DIRECTIONS FOR THIS TASK:
From top to bottom, write out the listing exactly and skip every picture.

SUPPLIED DATA:
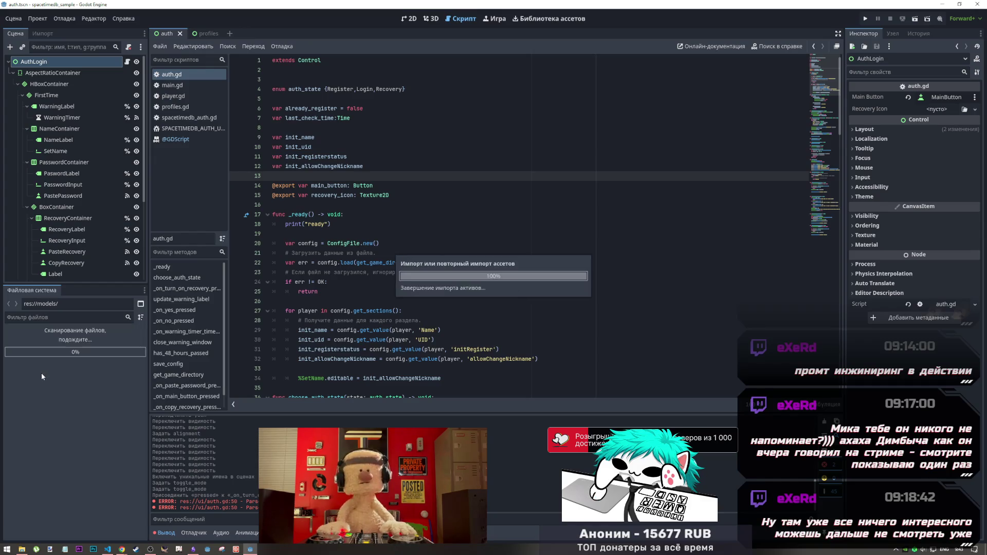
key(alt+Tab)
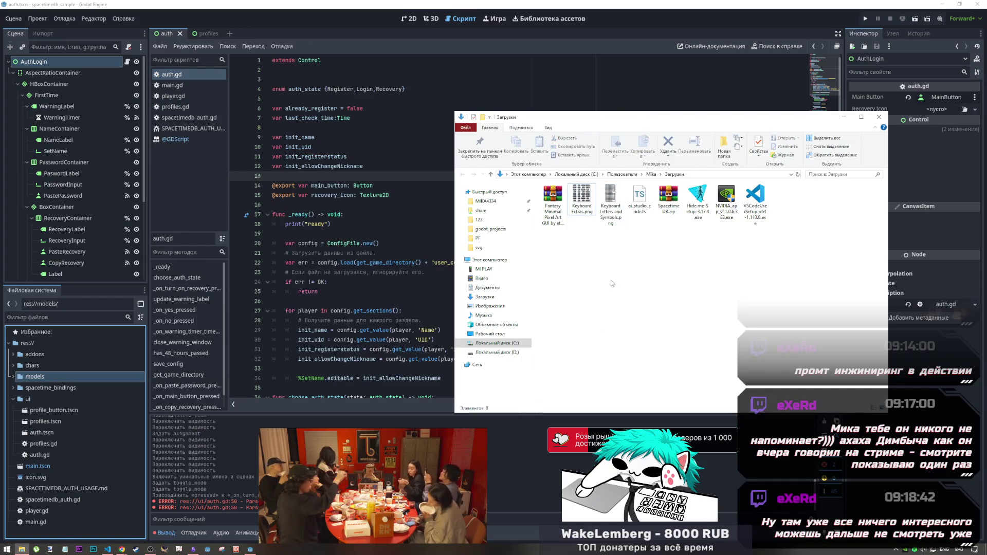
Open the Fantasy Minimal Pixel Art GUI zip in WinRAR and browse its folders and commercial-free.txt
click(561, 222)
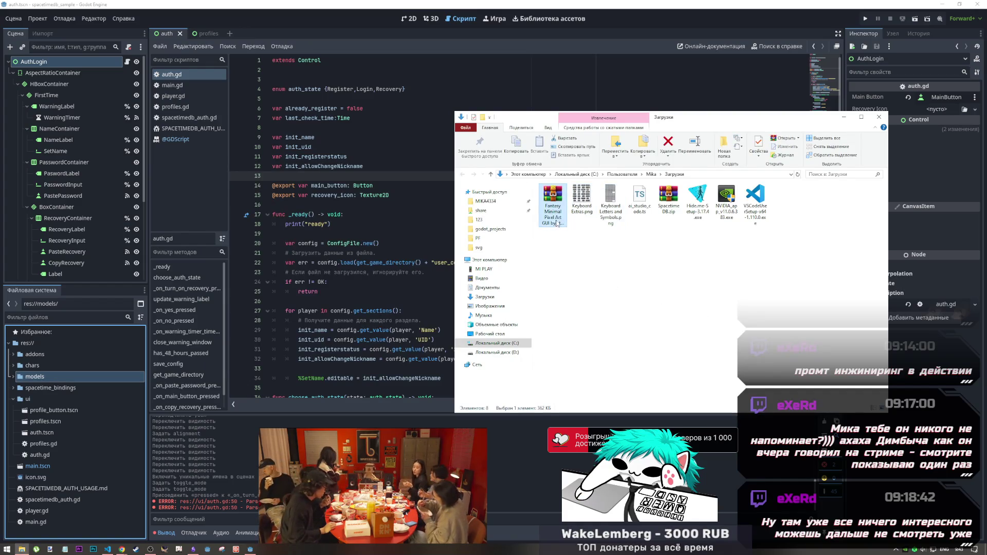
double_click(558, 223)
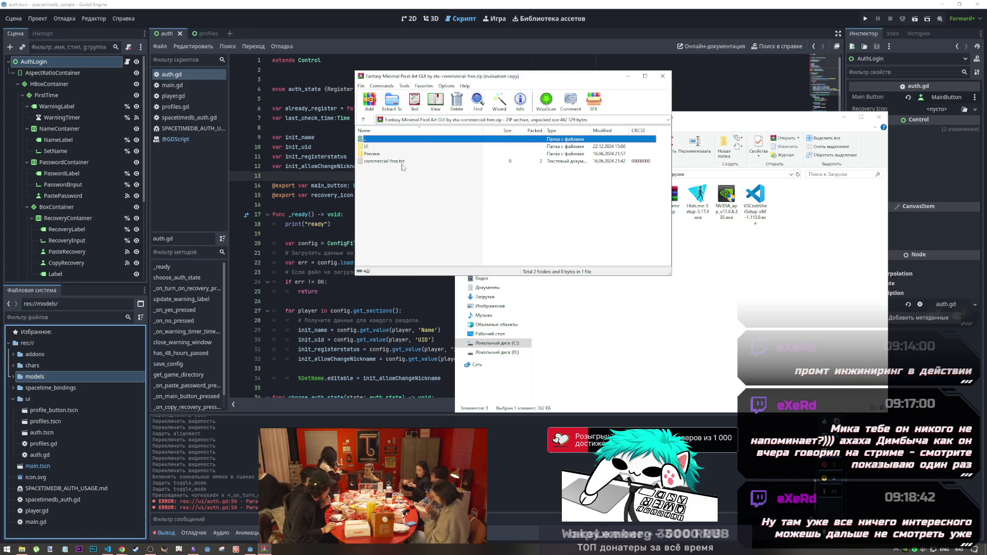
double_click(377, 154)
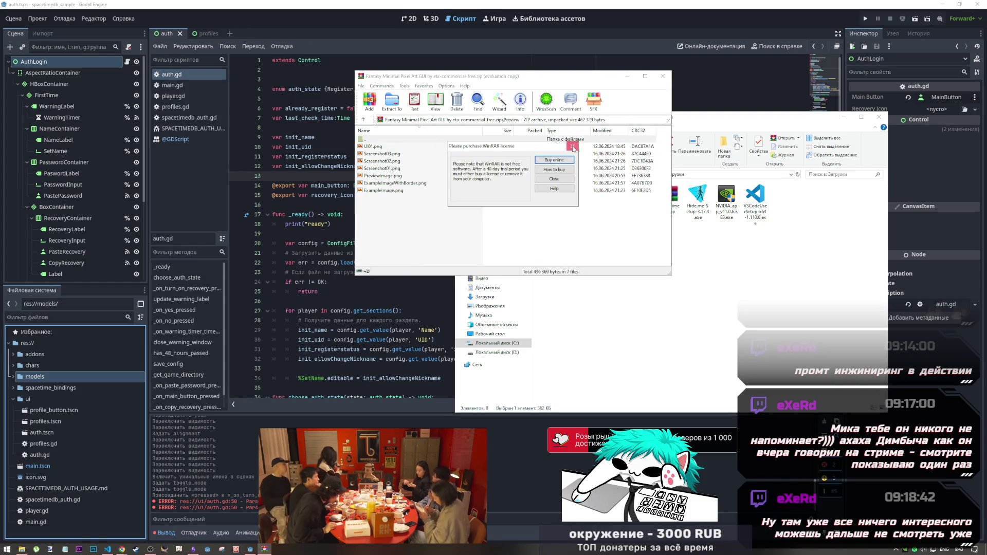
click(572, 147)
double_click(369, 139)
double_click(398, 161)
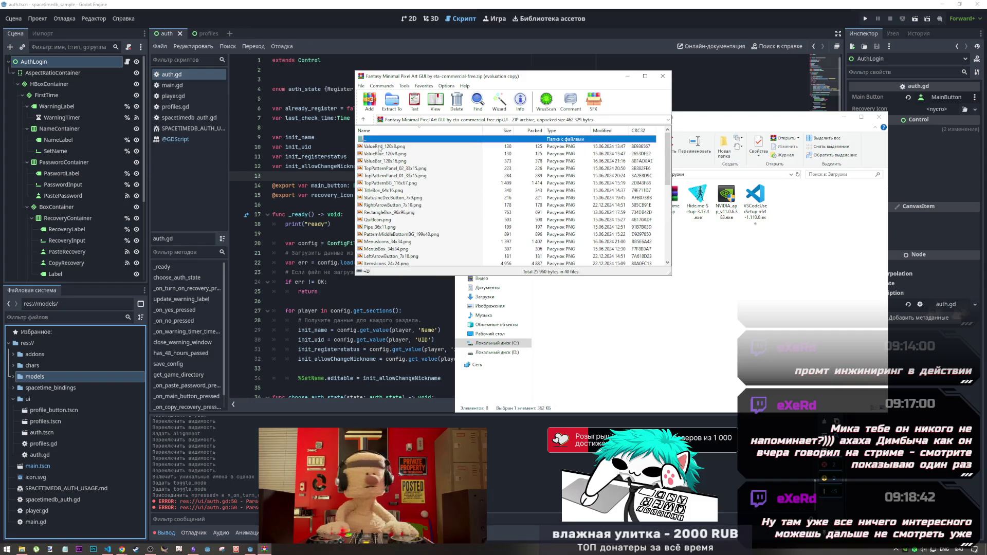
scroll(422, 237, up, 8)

TASK ANSWER:
key(alt+Tab)
Open the Fantasy Minimal Pixel Art GUI zip in WinRAR and browse its folders and commercial-free.txt
click(561, 222)
double_click(558, 223)
double_click(377, 154)
click(572, 147)
double_click(369, 139)
double_click(398, 161)
scroll(422, 237, up, 8)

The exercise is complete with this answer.